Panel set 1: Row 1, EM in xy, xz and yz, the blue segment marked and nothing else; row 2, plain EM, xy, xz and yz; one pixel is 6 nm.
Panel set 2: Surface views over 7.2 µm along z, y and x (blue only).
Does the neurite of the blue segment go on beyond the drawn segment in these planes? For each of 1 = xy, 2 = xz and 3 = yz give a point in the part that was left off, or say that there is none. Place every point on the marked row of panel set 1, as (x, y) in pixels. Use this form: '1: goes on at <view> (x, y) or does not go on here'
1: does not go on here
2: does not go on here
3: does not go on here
---
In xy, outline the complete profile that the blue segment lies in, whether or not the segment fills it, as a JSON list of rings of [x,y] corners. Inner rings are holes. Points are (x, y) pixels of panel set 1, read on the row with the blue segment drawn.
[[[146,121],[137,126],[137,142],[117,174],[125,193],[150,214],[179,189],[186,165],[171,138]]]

▶ Work required: Out of the entries above, write out only the lines between the line holding "Panel set 1: Row" and the line holding "Panel set 2: Surface", inclusive, each exactly as given.

▶ Exercise response:
Panel set 1: Row 1, EM in xy, xz and yz, the blue segment marked and nothing else; row 2, plain EM, xy, xz and yz; one pixel is 6 nm.
Panel set 2: Surface views over 7.2 µm along z, y and x (blue only).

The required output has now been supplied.